Write out the records below once more, exactly and completely.

[Start of section]

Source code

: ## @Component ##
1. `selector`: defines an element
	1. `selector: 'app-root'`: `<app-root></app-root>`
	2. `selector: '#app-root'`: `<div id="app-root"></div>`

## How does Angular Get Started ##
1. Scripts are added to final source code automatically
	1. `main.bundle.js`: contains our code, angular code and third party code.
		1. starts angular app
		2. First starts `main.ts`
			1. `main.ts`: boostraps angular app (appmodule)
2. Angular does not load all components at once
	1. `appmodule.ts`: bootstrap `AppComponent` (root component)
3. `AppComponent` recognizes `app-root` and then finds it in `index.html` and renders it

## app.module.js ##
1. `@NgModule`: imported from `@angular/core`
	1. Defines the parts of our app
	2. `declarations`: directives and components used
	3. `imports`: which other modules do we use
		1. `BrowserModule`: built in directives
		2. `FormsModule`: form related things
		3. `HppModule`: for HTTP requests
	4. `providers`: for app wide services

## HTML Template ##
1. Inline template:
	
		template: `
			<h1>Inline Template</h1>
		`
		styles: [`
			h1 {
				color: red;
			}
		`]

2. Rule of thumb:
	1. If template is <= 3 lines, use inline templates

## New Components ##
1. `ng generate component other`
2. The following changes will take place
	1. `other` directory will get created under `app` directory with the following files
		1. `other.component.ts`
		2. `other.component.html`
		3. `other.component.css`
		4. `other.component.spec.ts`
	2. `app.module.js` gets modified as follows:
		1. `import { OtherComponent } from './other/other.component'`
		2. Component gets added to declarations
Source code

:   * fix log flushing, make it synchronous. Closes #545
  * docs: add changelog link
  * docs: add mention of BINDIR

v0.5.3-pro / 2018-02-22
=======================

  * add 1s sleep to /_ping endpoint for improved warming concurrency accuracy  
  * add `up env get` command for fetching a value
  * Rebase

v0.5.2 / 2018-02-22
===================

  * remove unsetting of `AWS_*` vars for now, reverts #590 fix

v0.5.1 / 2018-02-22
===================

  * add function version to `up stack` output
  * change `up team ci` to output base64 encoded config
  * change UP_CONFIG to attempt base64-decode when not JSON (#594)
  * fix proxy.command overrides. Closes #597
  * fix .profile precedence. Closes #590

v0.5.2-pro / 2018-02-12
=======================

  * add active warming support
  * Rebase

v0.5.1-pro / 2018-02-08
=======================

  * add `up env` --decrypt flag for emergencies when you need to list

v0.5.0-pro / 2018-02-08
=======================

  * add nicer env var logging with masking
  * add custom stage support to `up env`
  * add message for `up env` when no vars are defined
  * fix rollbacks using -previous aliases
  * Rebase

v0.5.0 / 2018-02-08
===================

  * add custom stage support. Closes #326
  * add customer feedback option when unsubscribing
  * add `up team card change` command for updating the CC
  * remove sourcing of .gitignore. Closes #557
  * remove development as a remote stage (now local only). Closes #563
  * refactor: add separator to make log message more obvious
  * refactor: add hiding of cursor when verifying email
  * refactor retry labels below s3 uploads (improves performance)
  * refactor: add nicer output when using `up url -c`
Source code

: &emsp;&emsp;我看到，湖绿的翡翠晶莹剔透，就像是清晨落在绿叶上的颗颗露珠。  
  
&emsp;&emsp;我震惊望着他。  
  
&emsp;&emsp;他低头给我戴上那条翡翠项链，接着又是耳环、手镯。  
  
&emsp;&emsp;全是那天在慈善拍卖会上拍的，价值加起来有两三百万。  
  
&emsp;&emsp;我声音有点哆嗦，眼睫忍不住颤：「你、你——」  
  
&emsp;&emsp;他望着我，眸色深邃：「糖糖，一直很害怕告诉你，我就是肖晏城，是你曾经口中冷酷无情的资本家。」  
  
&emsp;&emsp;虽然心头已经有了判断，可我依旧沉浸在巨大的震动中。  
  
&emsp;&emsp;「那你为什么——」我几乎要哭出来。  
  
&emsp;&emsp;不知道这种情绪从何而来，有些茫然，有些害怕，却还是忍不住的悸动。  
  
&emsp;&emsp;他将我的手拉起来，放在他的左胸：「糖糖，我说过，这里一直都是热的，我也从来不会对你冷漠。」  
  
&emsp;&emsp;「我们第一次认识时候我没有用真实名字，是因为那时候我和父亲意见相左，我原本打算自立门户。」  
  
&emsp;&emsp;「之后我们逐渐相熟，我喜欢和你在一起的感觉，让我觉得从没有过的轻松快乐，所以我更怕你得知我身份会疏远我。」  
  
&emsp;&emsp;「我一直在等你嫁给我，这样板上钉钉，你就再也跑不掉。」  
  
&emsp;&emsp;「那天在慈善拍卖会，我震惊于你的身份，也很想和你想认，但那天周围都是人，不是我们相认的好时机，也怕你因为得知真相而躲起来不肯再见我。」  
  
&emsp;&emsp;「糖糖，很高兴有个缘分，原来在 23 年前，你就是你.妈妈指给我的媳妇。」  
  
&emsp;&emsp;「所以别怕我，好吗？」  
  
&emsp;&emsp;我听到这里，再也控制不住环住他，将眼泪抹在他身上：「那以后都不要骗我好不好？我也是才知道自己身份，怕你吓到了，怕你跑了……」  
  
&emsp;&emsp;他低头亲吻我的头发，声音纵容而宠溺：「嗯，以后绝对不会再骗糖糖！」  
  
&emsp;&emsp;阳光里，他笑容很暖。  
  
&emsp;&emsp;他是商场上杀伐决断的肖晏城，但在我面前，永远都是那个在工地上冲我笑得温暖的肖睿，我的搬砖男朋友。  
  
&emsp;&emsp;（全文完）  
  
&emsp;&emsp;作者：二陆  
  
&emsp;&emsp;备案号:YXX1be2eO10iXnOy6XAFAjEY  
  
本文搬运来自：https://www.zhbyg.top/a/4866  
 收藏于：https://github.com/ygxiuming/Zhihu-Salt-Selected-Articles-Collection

[End of section]

**RESPONSE BOX:**
Source code

: ## @Component ##
1. `selector`: defines an element
	1. `selector: 'app-root'`: `<app-root></app-root>`
	2. `selector: '#app-root'`: `<div id="app-root"></div>`

## How does Angular Get Started ##
1. Scripts are added to final source code automatically
	1. `main.bundle.js`: contains our code, angular code and third party code.
		1. starts angular app
		2. First starts `main.ts`
			1. `main.ts`: boostraps angular app (appmodule)
2. Angular does not load all components at once
	1. `appmodule.ts`: bootstrap `AppComponent` (root component)
3. `AppComponent` recognizes `app-root` and then finds it in `index.html` and renders it

## app.module.js ##
1. `@NgModule`: imported from `@angular/core`
	1. Defines the parts of our app
	2. `declarations`: directives and components used
	3. `imports`: which other modules do we use
		1. `BrowserModule`: built in directives
		2. `FormsModule`: form related things
		3. `HppModule`: for HTTP requests
	4. `providers`: for app wide services

## HTML Template ##
1. Inline template:
	
		template: `
			<h1>Inline Template</h1>
		`
		styles: [`
			h1 {
				color: red;
			}
		`]

2. Rule of thumb:
	1. If template is <= 3 lines, use inline templates

## New Components ##
1. `ng generate component other`
2. The following changes will take place
	1. `other` directory will get created under `app` directory with the following files
		1. `other.component.ts`
		2. `other.component.html`
		3. `other.component.css`
		4. `other.component.spec.ts`
	2. `app.module.js` gets modified as follows:
		1. `import { OtherComponent } from './other/other.component'`
		2. Component gets added to declarations
Source code

:   * fix log flushing, make it synchronous. Closes #545
  * docs: add changelog link
  * docs: add mention of BINDIR

v0.5.3-pro / 2018-02-22
=======================

  * add 1s sleep to /_ping endpoint for improved warming concurrency accuracy  
  * add `up env get` command for fetching a value
  * Rebase

v0.5.2 / 2018-02-22
===================

  * remove unsetting of `AWS_*` vars for now, reverts #590 fix

v0.5.1 / 2018-02-22
===================

  * add function version to `up stack` output
  * change `up team ci` to output base64 encoded config
  * change UP_CONFIG to attempt base64-decode when not JSON (#594)
  * fix proxy.command overrides. Closes #597
  * fix .profile precedence. Closes #590

v0.5.2-pro / 2018-02-12
=======================

  * add active warming support
  * Rebase

v0.5.1-pro / 2018-02-08
=======================

  * add `up env` --decrypt flag for emergencies when you need to list

v0.5.0-pro / 2018-02-08
=======================

  * add nicer env var logging with masking
  * add custom stage support to `up env`
  * add message for `up env` when no vars are defined
  * fix rollbacks using -previous aliases
  * Rebase

v0.5.0 / 2018-02-08
===================

  * add custom stage support. Closes #326
  * add customer feedback option when unsubscribing
  * add `up team card change` command for updating the CC
  * remove sourcing of .gitignore. Closes #557
  * remove development as a remote stage (now local only). Closes #563
  * refactor: add separator to make log message more obvious
  * refactor: add hiding of cursor when verifying email
  * refactor retry labels below s3 uploads (improves performance)
  * refactor: add nicer output when using `up url -c`
Source code

: &emsp;&emsp;我看到，湖绿的翡翠晶莹剔透，就像是清晨落在绿叶上的颗颗露珠。  
  
&emsp;&emsp;我震惊望着他。  
  
&emsp;&emsp;他低头给我戴上那条翡翠项链，接着又是耳环、手镯。  
  
&emsp;&emsp;全是那天在慈善拍卖会上拍的，价值加起来有两三百万。  
  
&emsp;&emsp;我声音有点哆嗦，眼睫忍不住颤：「你、你——」  
  
&emsp;&emsp;他望着我，眸色深邃：「糖糖，一直很害怕告诉你，我就是肖晏城，是你曾经口中冷酷无情的资本家。」  
  
&emsp;&emsp;虽然心头已经有了判断，可我依旧沉浸在巨大的震动中。  
  
&emsp;&emsp;「那你为什么——」我几乎要哭出来。  
  
&emsp;&emsp;不知道这种情绪从何而来，有些茫然，有些害怕，却还是忍不住的悸动。  
  
&emsp;&emsp;他将我的手拉起来，放在他的左胸：「糖糖，我说过，这里一直都是热的，我也从来不会对你冷漠。」  
  
&emsp;&emsp;「我们第一次认识时候我没有用真实名字，是因为那时候我和父亲意见相左，我原本打算自立门户。」  
  
&emsp;&emsp;「之后我们逐渐相熟，我喜欢和你在一起的感觉，让我觉得从没有过的轻松快乐，所以我更怕你得知我身份会疏远我。」  
  
&emsp;&emsp;「我一直在等你嫁给我，这样板上钉钉，你就再也跑不掉。」  
  
&emsp;&emsp;「那天在慈善拍卖会，我震惊于你的身份，也很想和你想认，但那天周围都是人，不是我们相认的好时机，也怕你因为得知真相而躲起来不肯再见我。」  
  
&emsp;&emsp;「糖糖，很高兴有个缘分，原来在 23 年前，你就是你.妈妈指给我的媳妇。」  
  
&emsp;&emsp;「所以别怕我，好吗？」  
  
&emsp;&emsp;我听到这里，再也控制不住环住他，将眼泪抹在他身上：「那以后都不要骗我好不好？我也是才知道自己身份，怕你吓到了，怕你跑了……」  
  
&emsp;&emsp;他低头亲吻我的头发，声音纵容而宠溺：「嗯，以后绝对不会再骗糖糖！」  
  
&emsp;&emsp;阳光里，他笑容很暖。  
  
&emsp;&emsp;他是商场上杀伐决断的肖晏城，但在我面前，永远都是那个在工地上冲我笑得温暖的肖睿，我的搬砖男朋友。  
  
&emsp;&emsp;（全文完）  
  
&emsp;&emsp;作者：二陆  
  
&emsp;&emsp;备案号:YXX1be2eO10iXnOy6XAFAjEY  
  
本文搬运来自：https://www.zhbyg.top/a/4866  
 收藏于：https://github.com/ygxiuming/Zhihu-Salt-Selected-Articles-Collection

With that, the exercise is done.